▸ Work to be completed: From the records that follow, copy every line that contains the word "down".

·····

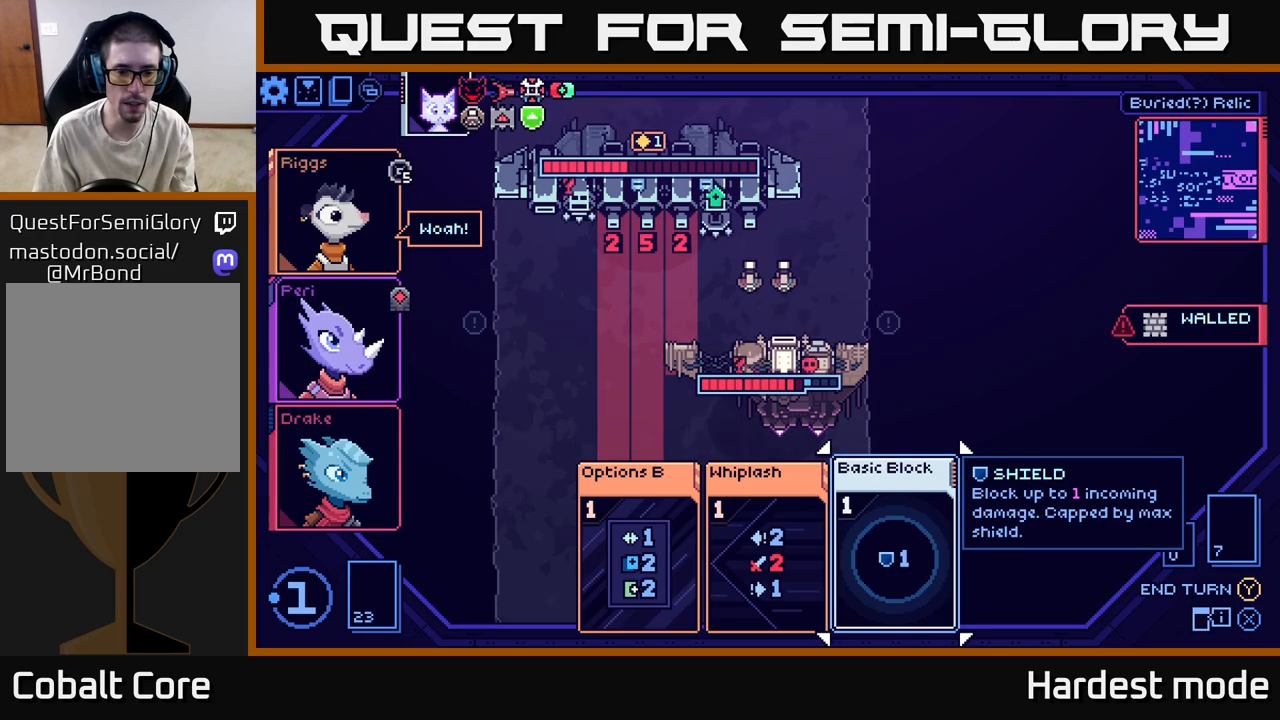
{"buttons": [], "left_stick": "center", "right_stick": "center", "events": [[150, "left_stick", "left"], [333, "left_stick", "center"]]}
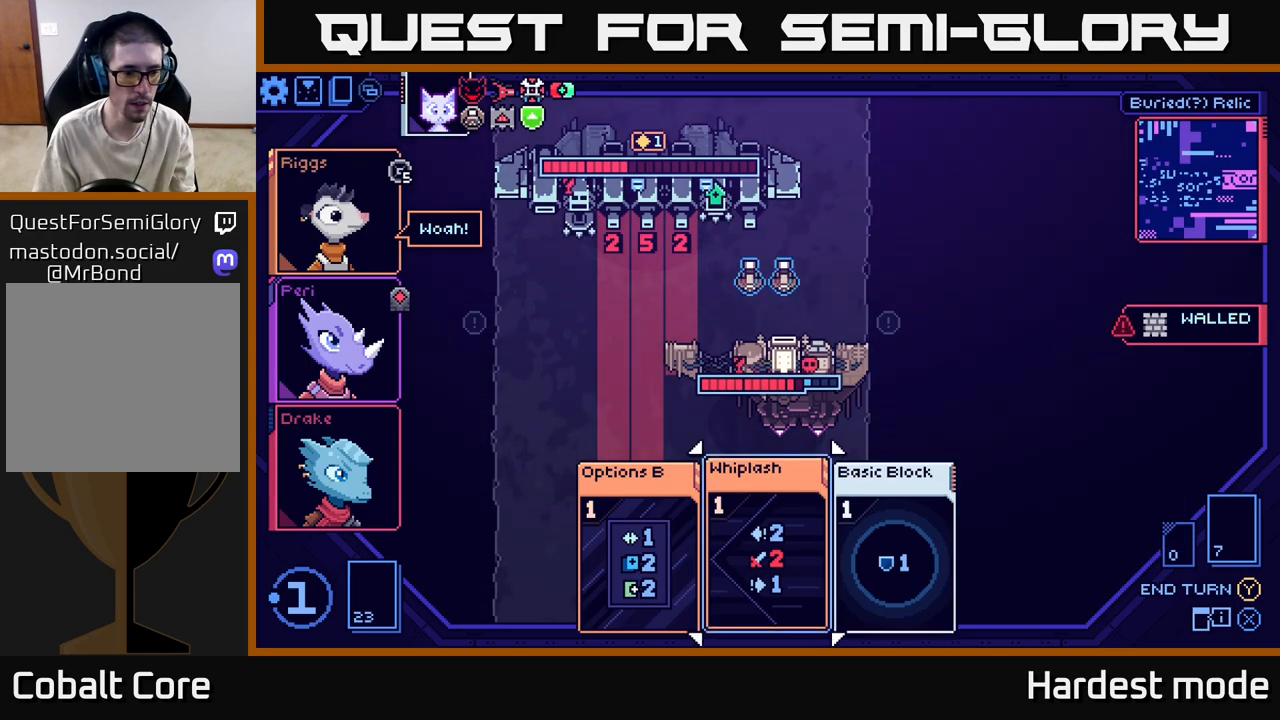
{"buttons": [], "left_stick": "center", "right_stick": "center", "events": [[133, "left_stick", "right"], [250, "left_stick", "center"], [450, "A", "down"], [500, "A", "up"]]}
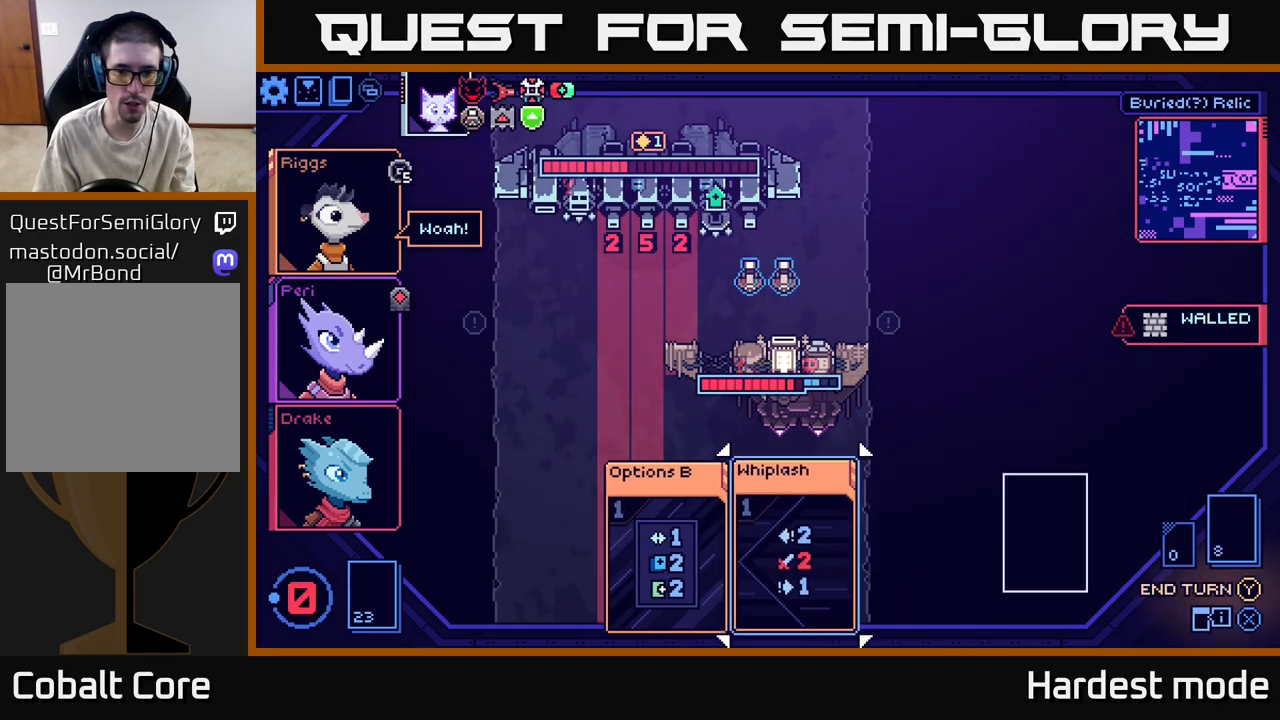
{"buttons": [], "left_stick": "center", "right_stick": "center", "events": []}
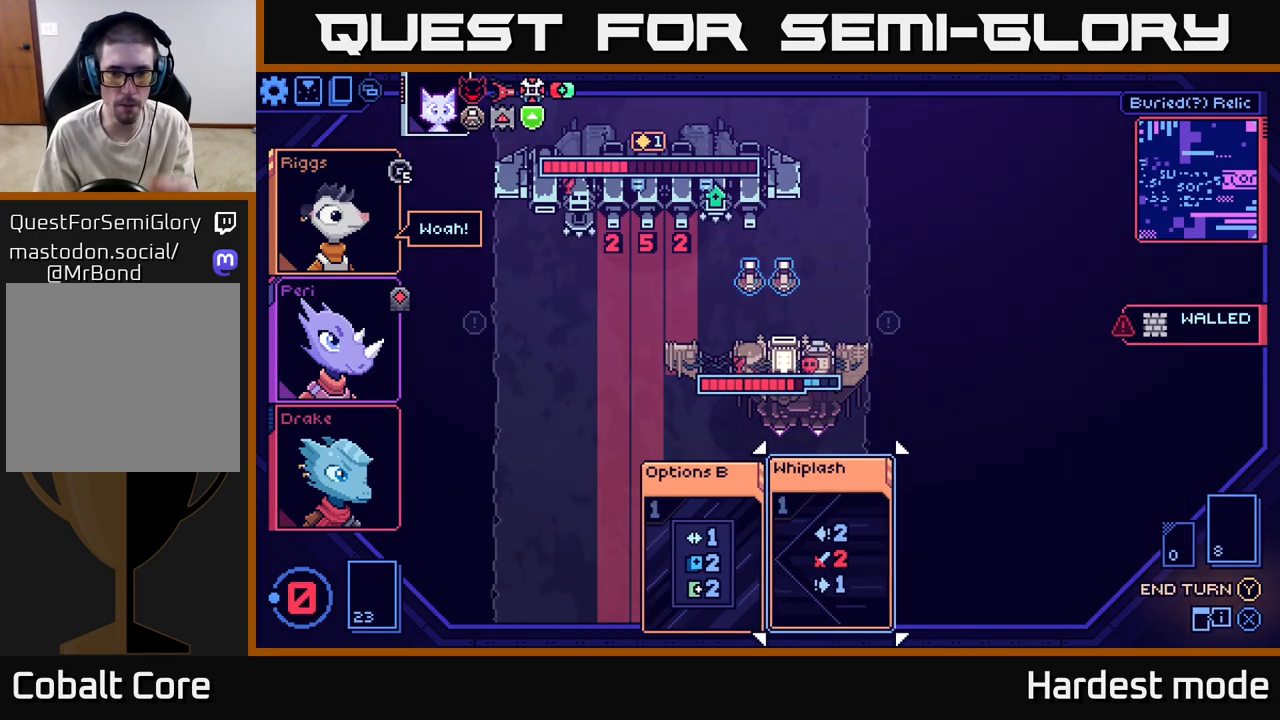
{"buttons": [], "left_stick": "center", "right_stick": "center", "events": [[333, "Y", "down"], [450, "Y", "up"]]}
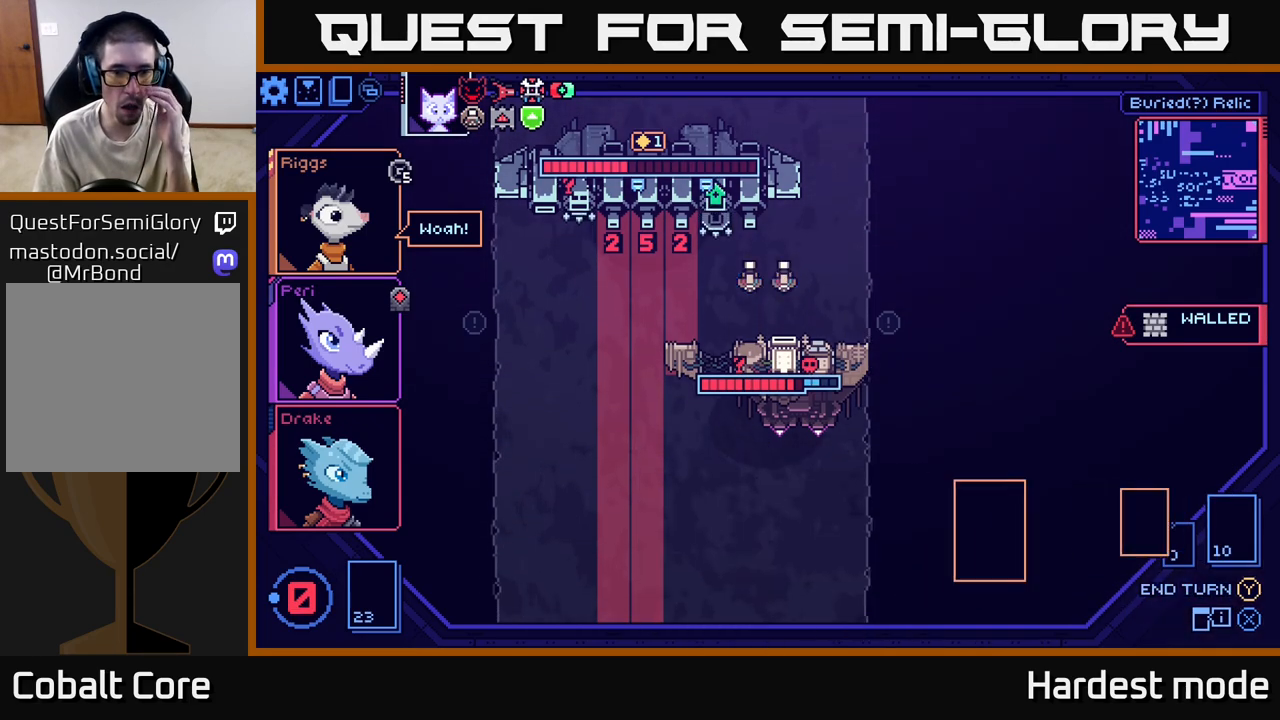
{"buttons": [], "left_stick": "center", "right_stick": "center", "events": []}
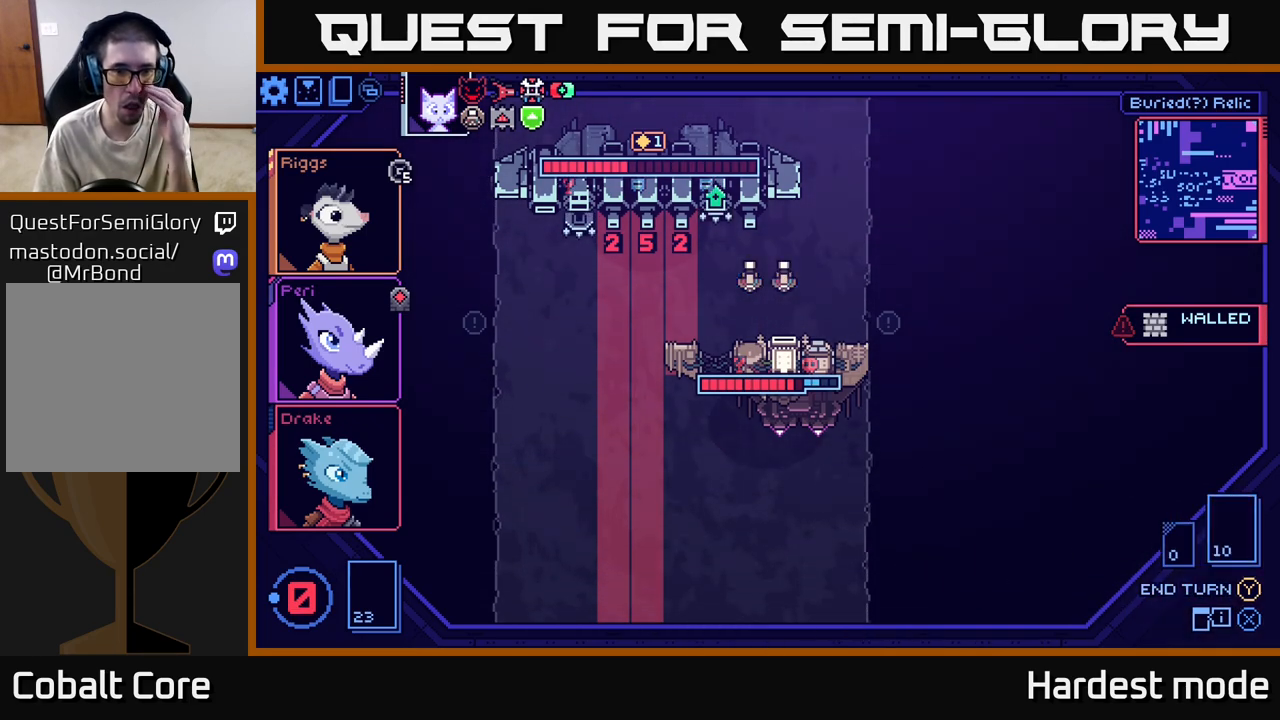
{"buttons": [], "left_stick": "center", "right_stick": "center", "events": []}
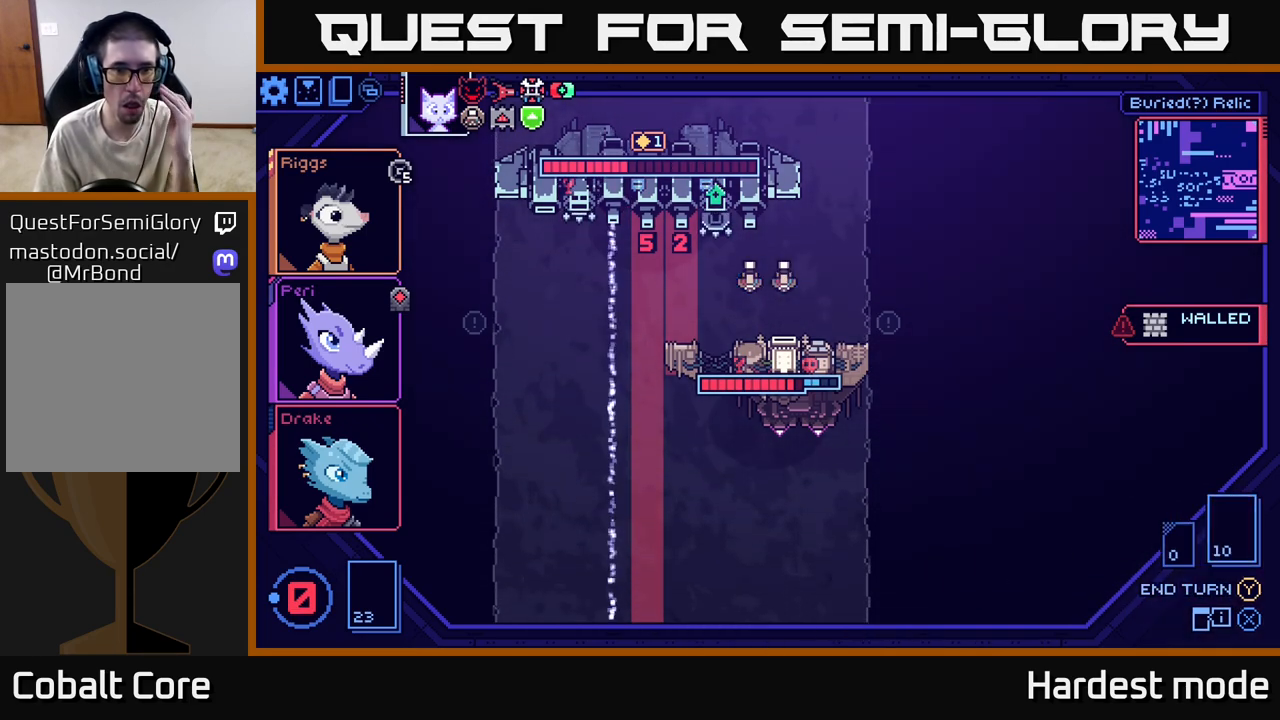
{"buttons": [], "left_stick": "center", "right_stick": "center", "events": []}
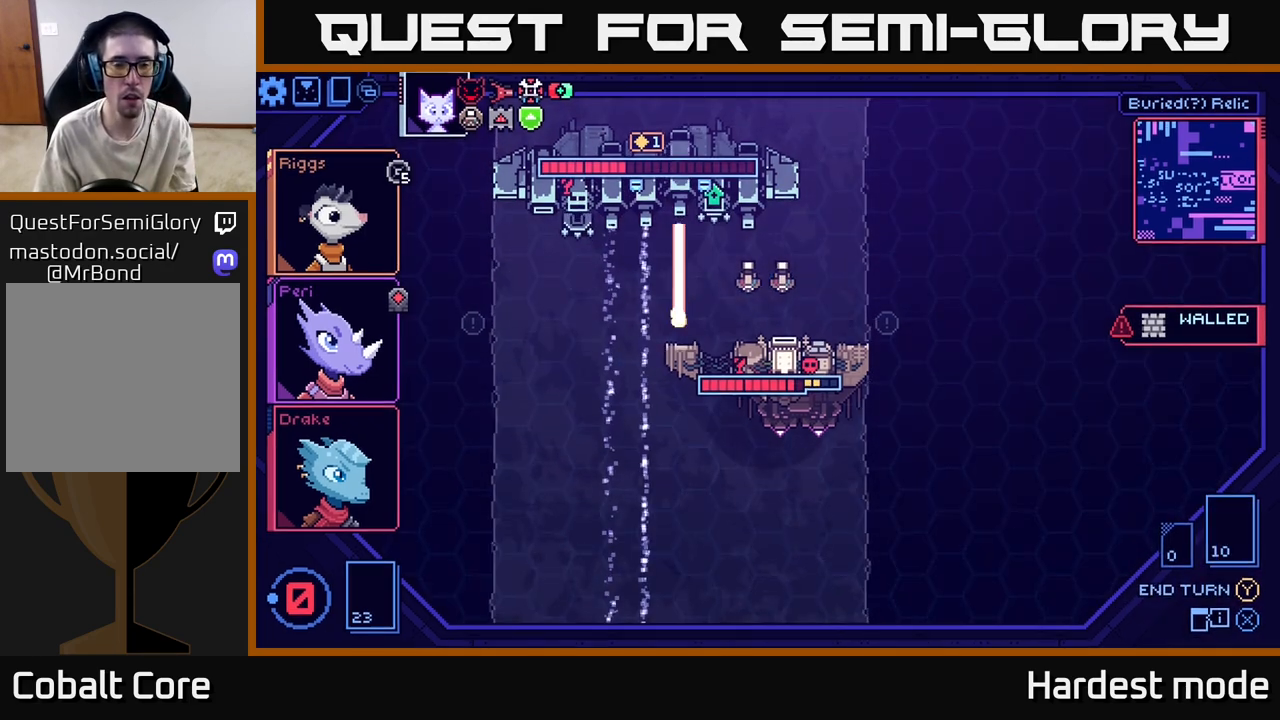
{"buttons": [], "left_stick": "center", "right_stick": "center", "events": []}
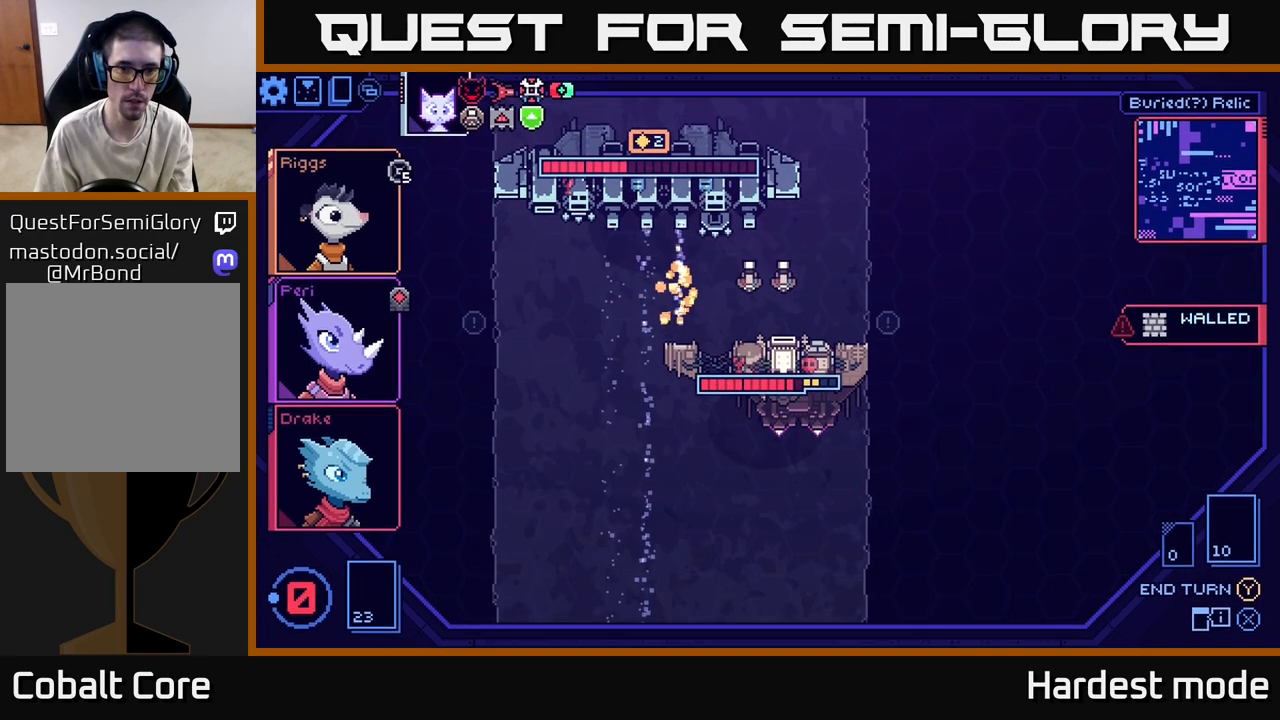
{"buttons": [], "left_stick": "center", "right_stick": "center", "events": []}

·····

▸ Response to the task:
{"buttons": [], "left_stick": "center", "right_stick": "center", "events": [[133, "left_stick", "right"], [250, "left_stick", "center"], [450, "A", "down"], [500, "A", "up"]]}
{"buttons": [], "left_stick": "center", "right_stick": "center", "events": [[333, "Y", "down"], [450, "Y", "up"]]}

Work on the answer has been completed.